The black keys are right there, under your fingers. The key of C is for people who study music.
Irving Berlin, 1962
Irving Berlin: the hit songwriter par excellence. He wrote the songs that made the whole world sing, from 'Alexander's Ragtime Band' to 'White Christmas' to, naturally, 'I Love a Piano'. Mostly, he did it on the black keys. Irving Berlin couldn't read music. 'His' key was F-sharp. To play the scale in the key of F-sharp, start on that black key to the right of F and go up the scale from there. This is not how your piano teacher told you to do it. That's why Berlin said what he did. He wrote an awful lot of super-famous tunes using that key.
But what if the song didn't really shine in F-sharp? What if the singer couldn't hit all the notes? What if the pianist could, well, read music, and really hated the key of F-sharp1? Well, you needed to transpose the tune: put it into another key. Transposition is a complicated business. It gives piano players headaches2. But what if you could transpose the whole piano? Change keys with a flick of the wrist? What a modern idea.
Twenty-first-century keyboardists will smile in a superior way at this point. Of course you can transpose the keyboard. Just press the right combination of buttons on your electronic device of choice. Yamahas do it all the time. What a shame those old-time musicians in the 20th Century were limited to playing those heavy, unwieldy, and totally passé acoustic pianos. They even need to be tuned.
To these smug millennials we retort: Irving Berlin (1888-1989) had a transposing mechanical piano. How about them apples? As he would have said. Watch him transpose here.

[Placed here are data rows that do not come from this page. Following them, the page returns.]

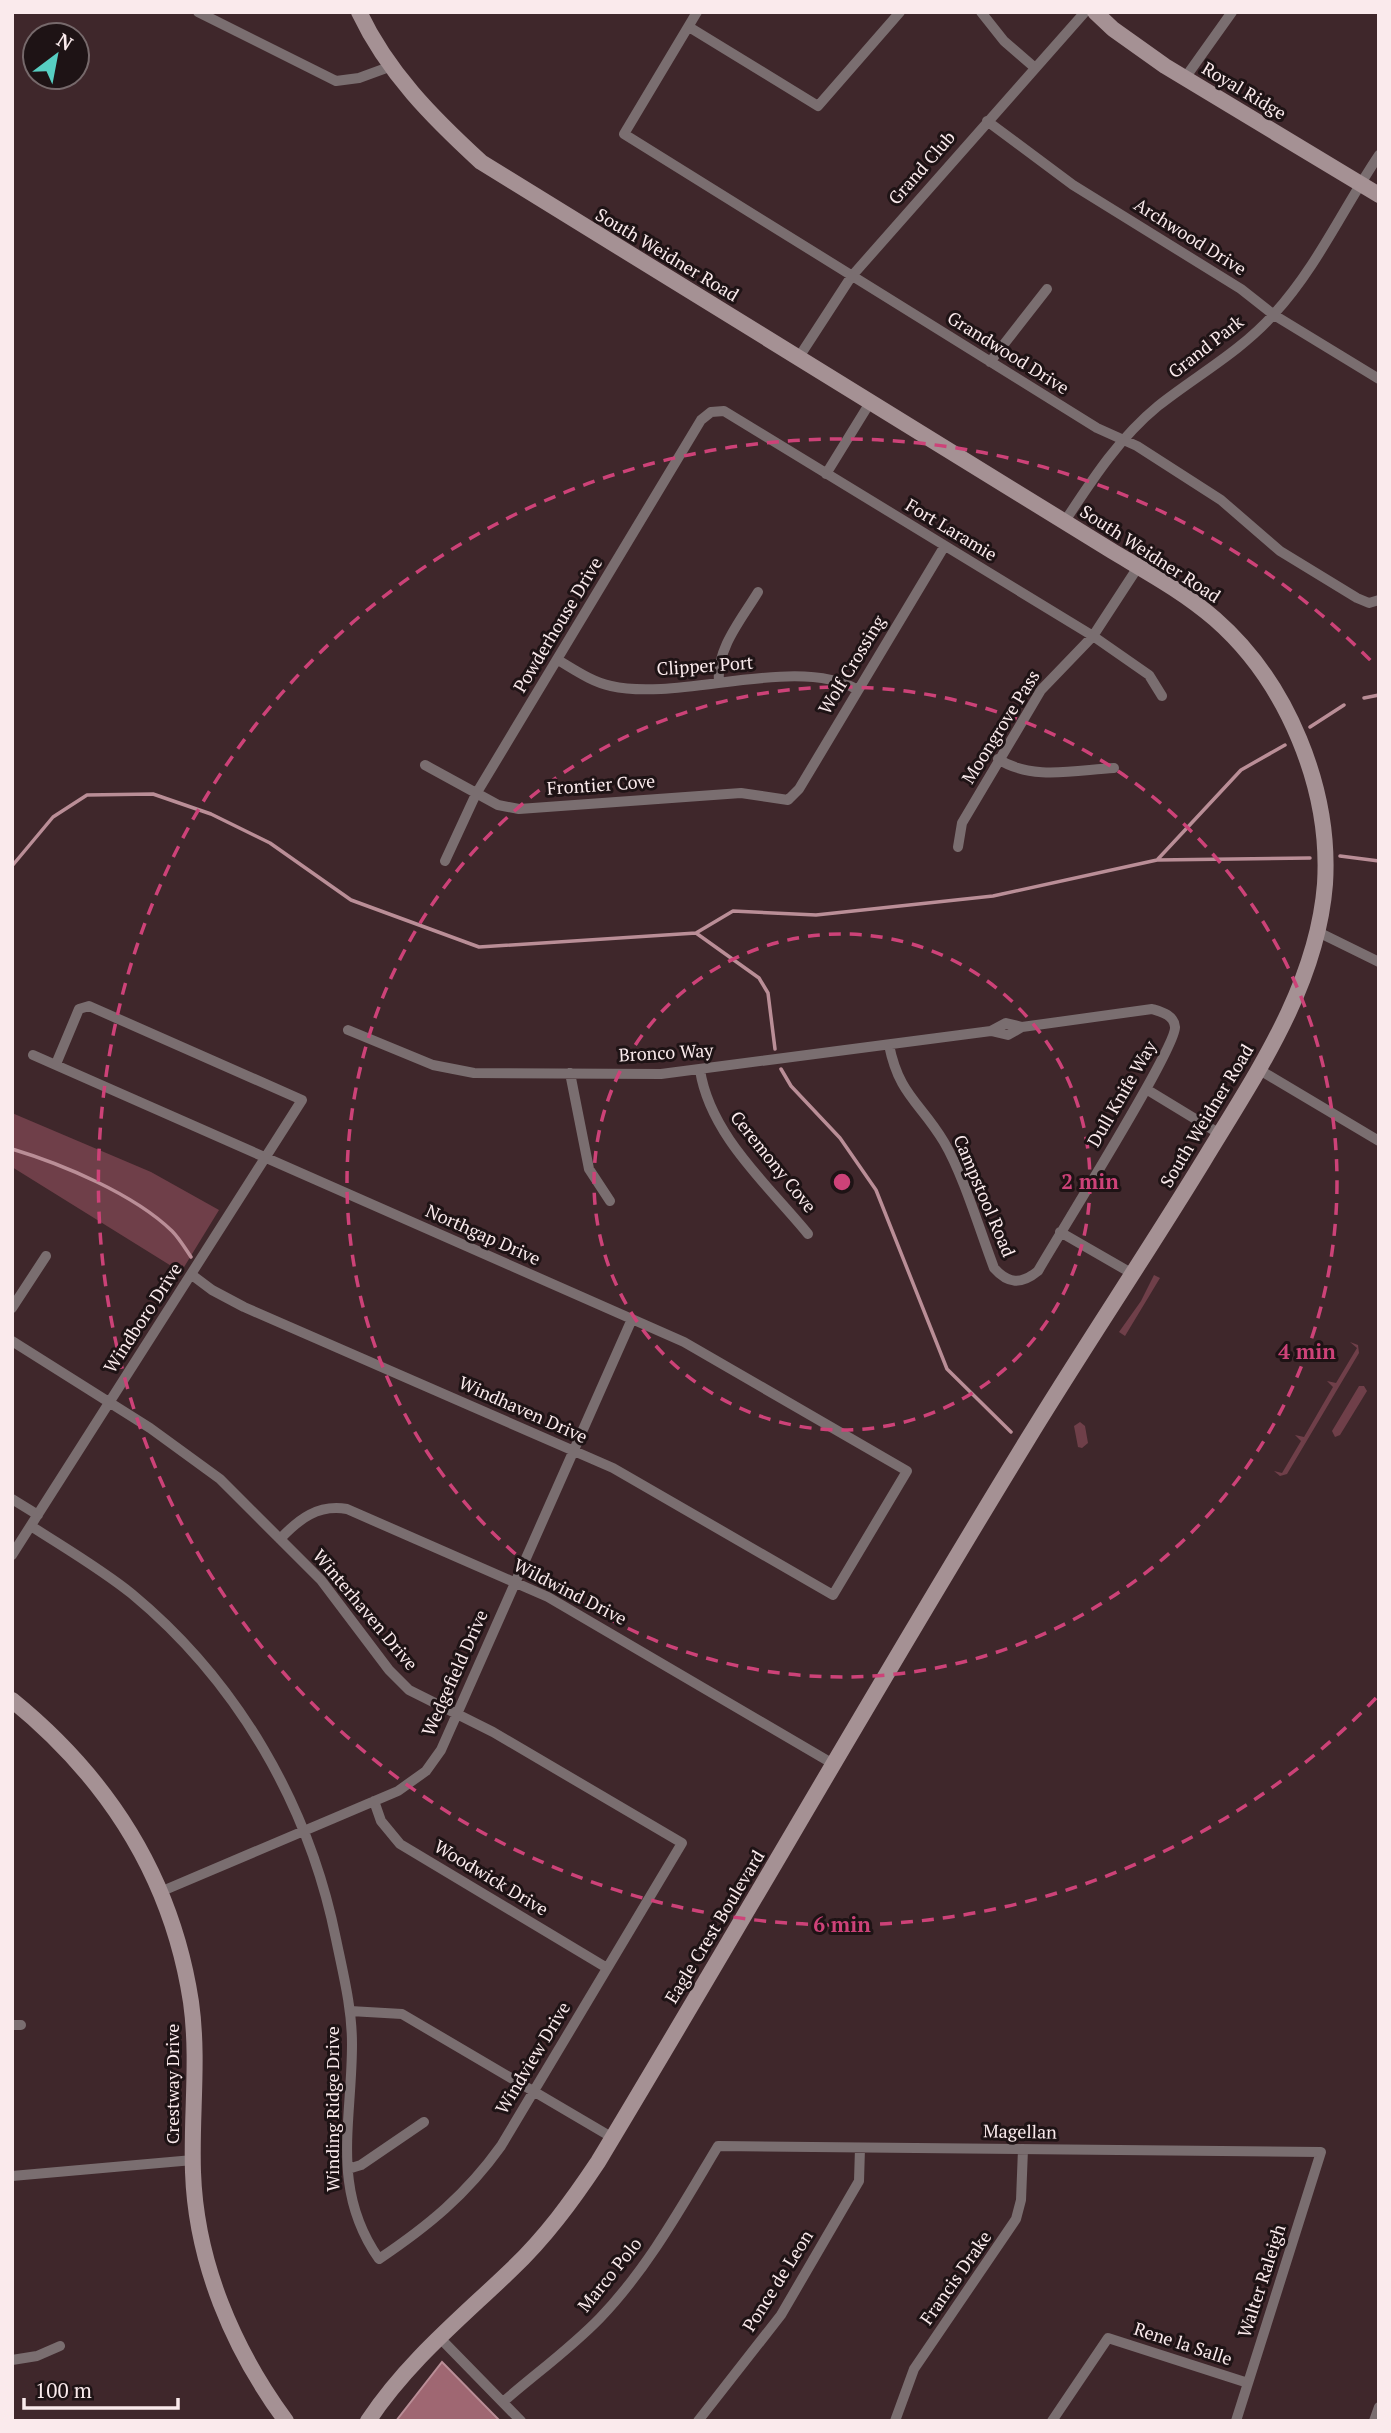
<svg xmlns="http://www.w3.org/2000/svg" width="1391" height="2433" font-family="'PT Serif',serif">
<rect width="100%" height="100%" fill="#3f272b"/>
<path fill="#6f3f49" d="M12,1113L151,1172L219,1210L181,1272L12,1167Z
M1154,1275L1160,1278L1125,1336L1119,1332L1141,1301Z
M1350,1342L1358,1345L1359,1353L1287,1474L1280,1476L1274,1471L1282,1473L1301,1441L1295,1435L1304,1437L1333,1387L1327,1381L1336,1383L1357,1348Z
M1359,1386H1364L1367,1391L1340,1435L1335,1437L1332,1431Z
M1080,1422L1085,1426L1088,1443L1082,1448L1078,1447L1074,1426Z"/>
<path fill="#9f6772" stroke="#ba8e97" stroke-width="2" d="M442,2362L500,2421H396Z"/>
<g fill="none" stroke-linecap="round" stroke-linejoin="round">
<path stroke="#ba8e97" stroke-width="3.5" d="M1364,698L1379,695
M1310,727L1344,705
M1340,856L1379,861
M1158,859L1241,770L1285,745
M12,866L53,817L87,795L153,794L211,814L270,843L351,900L479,947L696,933L733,911L816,915L993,896L1157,860L1310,858
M696,933L759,978L768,993L775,1049
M781,1069L791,1086L840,1138L876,1190L947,1369L1011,1432
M12,1149C62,1164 134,1194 172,1231C179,1238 185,1248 191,1257"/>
<path stroke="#7a6e70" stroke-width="10" d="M198,12L336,81L359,78L389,67
M697,12L624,134L1097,428L1137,446L1221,500L1280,551L1357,598L1369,603L1379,600
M981,12L1004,41L1034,67
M689,27L818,106L900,12
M1185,78L1232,12
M987,121L1073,185L1241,289L1274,315L1379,379
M799,357L851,277L1085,12
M990,362L1047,289
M826,474L871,401
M1065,521C1092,480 1119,438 1158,406C1197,375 1240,352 1274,314C1317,267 1344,207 1379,155
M558,660C575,670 592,682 611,686C680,702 797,654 858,690
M719,682C716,649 741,620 758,592
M998,759C1032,781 1076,770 1114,768
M425,765L498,805L519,809L741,793L788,800L799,789L944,547
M958,847L962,823L1041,690L1093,636L1138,567
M445,861L476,794L701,420L711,412L724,411L1093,636L1149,675L1162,696
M1318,932L1379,962
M348,1030L433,1065L474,1073L661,1074L991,1031L1008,1035L1022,1027
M889,1045C899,1095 920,1102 944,1142C963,1174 980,1231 994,1268C1008,1284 1021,1285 1038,1271C1056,1239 1177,1047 1175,1027C1174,1015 1162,1012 1152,1009L1022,1027L1006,1023L991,1031
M33,1055L684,1342L907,1471L833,1595L613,1468L244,1307L212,1290L192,1275
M1258,1069L1379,1141
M700,1070C710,1135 768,1185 808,1234
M570,1073L589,1169L610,1201
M1146,1089L1220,1134
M1060,1232L1133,1274
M12,1308L46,1256
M12,1341L150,1428L220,1479L321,1580L389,1670L409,1690L493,1732L682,1843L501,2146C466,2195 428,2226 379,2259C330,2189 352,2123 352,2044C352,2008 343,1973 336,1939C309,1805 238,1682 132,1594C101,1569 65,1548 31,1526
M12,1499L38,1515
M280,1539C299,1519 318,1504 347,1509L548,1597L835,1765
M12,1555L302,1100L89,1006L79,1009L56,1064
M374,1801L381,1821L400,1844L607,1968
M160,1892L398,1791L426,1771L441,1750L632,1319
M350,2011L402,2014L613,2138
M12,2025H21
M348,2169L361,2165L424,2122
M12,2176L193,2160
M438,2336L521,2421
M12,2360L37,2356L60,2346
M503,2402C535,2374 570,2349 600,2318C648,2268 682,2206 718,2146L1321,2152L1236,2421
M698,2421L781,2315L859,2181L860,2148
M895,2421L914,2369L1016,2219L1021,2200L1023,2149
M1052,2421L1108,2338L1248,2383
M1374,2421L1379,2407"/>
<path stroke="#a59194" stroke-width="16" d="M359,12C388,73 432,117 481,162L1112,551C1147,572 1184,592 1215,619C1287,682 1331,788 1325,884C1317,986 1256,1074 1204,1160C1146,1255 1084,1347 1026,1442C880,1680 742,1923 598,2162C572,2201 545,2238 511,2270C460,2319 408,2361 368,2421
M1095,12L1113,29L1165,66L1379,195
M12,1700C109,1779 172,1878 191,2002C199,2059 191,2115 193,2172C196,2262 233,2349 286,2421"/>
</g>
<g fill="none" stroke="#cd4278" stroke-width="3.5" stroke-dasharray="12 9">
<circle cx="842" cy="1182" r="248"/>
<circle cx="842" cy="1182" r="495"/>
<path d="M1376 1698A743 743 0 1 1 1376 666"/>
</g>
<g text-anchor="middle" stroke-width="6" stroke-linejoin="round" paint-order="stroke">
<g font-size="18" fill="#faeaec" stroke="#1e1315">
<text transform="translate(1244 91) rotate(31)" y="6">Royal Ridge</text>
<text transform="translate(922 168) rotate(-49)" y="6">Grand Club</text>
<text transform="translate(1190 237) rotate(32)" y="6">Archwood Drive</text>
<text transform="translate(667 255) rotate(31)" y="6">South Weidner Road</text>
<text transform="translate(1206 347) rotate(-38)" y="6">Grand Park</text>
<text transform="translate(1008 353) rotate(32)" y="6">Grandwood Drive</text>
<text transform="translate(951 530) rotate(31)" y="6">Fort Laramie</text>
<text transform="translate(1150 554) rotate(33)" y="6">South Weidner Road</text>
<text transform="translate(558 625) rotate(-59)" y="6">Powderhouse Drive</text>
<text transform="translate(852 665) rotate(-59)" y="6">Wolf Crossing</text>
<text transform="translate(705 666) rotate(-4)" y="6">Clipper Port</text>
<text transform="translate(1001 727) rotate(-58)" y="6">Moongrove Pass</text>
<text transform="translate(601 785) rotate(-4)" y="6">Frontier Cove</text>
<text transform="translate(666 1053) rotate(-3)" y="6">Bronco Way</text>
<text transform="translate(1122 1094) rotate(-60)" y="6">Dull Knife Way</text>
<text transform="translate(1207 1116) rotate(-59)" y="6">South Weidner Road</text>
<text transform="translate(773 1162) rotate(51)" y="6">Ceremony Cove</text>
<text transform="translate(984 1196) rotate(67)" y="6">Campstool Road</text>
<text transform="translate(483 1235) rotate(24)" y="6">Northgap Drive</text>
<text transform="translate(143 1318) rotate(-57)" y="6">Windboro Drive</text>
<text transform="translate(523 1410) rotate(24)" y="6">Windhaven Drive</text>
<text transform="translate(570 1592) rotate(27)" y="6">Wildwind Drive</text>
<text transform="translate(365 1610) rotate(50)" y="6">Winterhaven Drive</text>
<text transform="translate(455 1673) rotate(-66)" y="6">Wedgefield Drive</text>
<text transform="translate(491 1878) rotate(31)" y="6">Woodwick Drive</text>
<text transform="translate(715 1927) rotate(-59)" y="6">Eagle Crest Boulevard</text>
<text transform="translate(533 2058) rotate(-59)" y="6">Windview Drive</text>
<text transform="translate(173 2084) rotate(-90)" y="6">Crestway Drive</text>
<text transform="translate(333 2109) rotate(-90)" y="6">Winding Ridge Drive</text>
<text transform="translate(1020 2132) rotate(1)" y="6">Magellan</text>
<text transform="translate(610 2275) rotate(-51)" y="6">Marco Polo</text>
<text transform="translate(956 2278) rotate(-55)" y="6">Francis Drake</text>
<text transform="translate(778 2281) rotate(-58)" y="6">Ponce de Leon</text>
<text transform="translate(1262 2281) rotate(-72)" y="6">Walter Raleigh</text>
<text transform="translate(1183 2344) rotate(18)" y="6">Rene la Salle</text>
</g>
</g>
<circle cx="842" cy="1182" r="10" fill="#cd4278" stroke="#1e1315" stroke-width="3.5"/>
<g font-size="21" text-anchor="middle" font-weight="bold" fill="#cd4278" stroke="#1e1315" stroke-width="6" stroke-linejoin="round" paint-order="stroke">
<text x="1090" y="1189">2 min</text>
<text x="1307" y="1359">4 min</text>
<text x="842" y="1932">6 min</text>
</g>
<rect width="1391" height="2433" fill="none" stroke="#faeaec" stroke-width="28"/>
<g transform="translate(56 56) rotate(32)"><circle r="33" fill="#1e1315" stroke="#76696b" stroke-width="2"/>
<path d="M0-5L12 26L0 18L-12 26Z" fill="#57cec2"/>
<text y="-10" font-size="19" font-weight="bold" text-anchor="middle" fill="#faeaec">N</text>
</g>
<path d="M24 2398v10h154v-10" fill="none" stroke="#faeaec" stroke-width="3.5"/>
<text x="35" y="2398" font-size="21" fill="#faeaec" stroke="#1e1315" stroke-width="5" paint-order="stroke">100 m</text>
</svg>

How does a transposing piano work? A lever (originally a wheel) shifts the whole keyboard right or left. The keys then realign in front of the relevant strings. The pianist doesn't have to know anything about transposing, just pay attention to the key marker over the centre of the keyboard. The 'extra' keys disappear from view into the slots on either side of the piano. Irving Berlin could hear his songs in different keys without figuring out how to play them that way. He called it his 'trick' piano. The first one he bought in 1909 cost $100, second-hand3. Expensive at the time, but worth it.
The transposing piano was invented in the 1890s. A leading producer around the turn of the 20th Century was the Heintzman Company of Toronto, Canada, who advertised their wares with photos of leading opera singers of the day, but whose catalogue also cannily included piano dimensions and wood finish types for the discriminating homeowner. (They weren't alone: a contemporary catalogue by another firm emphasises their pianos' 'durability'.)
Coming up with a mechanical solution to transposition wasn't as farfetched as it might seem at first: the demand was there, from 'ear players' who often worked as accompanists in cinemas. Besides, in among the stately grands and parlour uprights, the piano companies often carried a pianola or two. Pianola? That's a 'player piano' to you. The early 1900s were surprisingly high-tech.
Berlin's transposing pianos were made by Weser Brothers, a family firm in New York City. Can you see this piano? Yes, you can. For free. Just visit the National Museum of American Jewish History (NMAJH) in Philadelphia. They bought it from Calvin Weser, and it's on display in the free-to-the-public 'Only in America' section. Berlin's 1940 Weser is now property of the Smithsonian Institution in Washington, DC.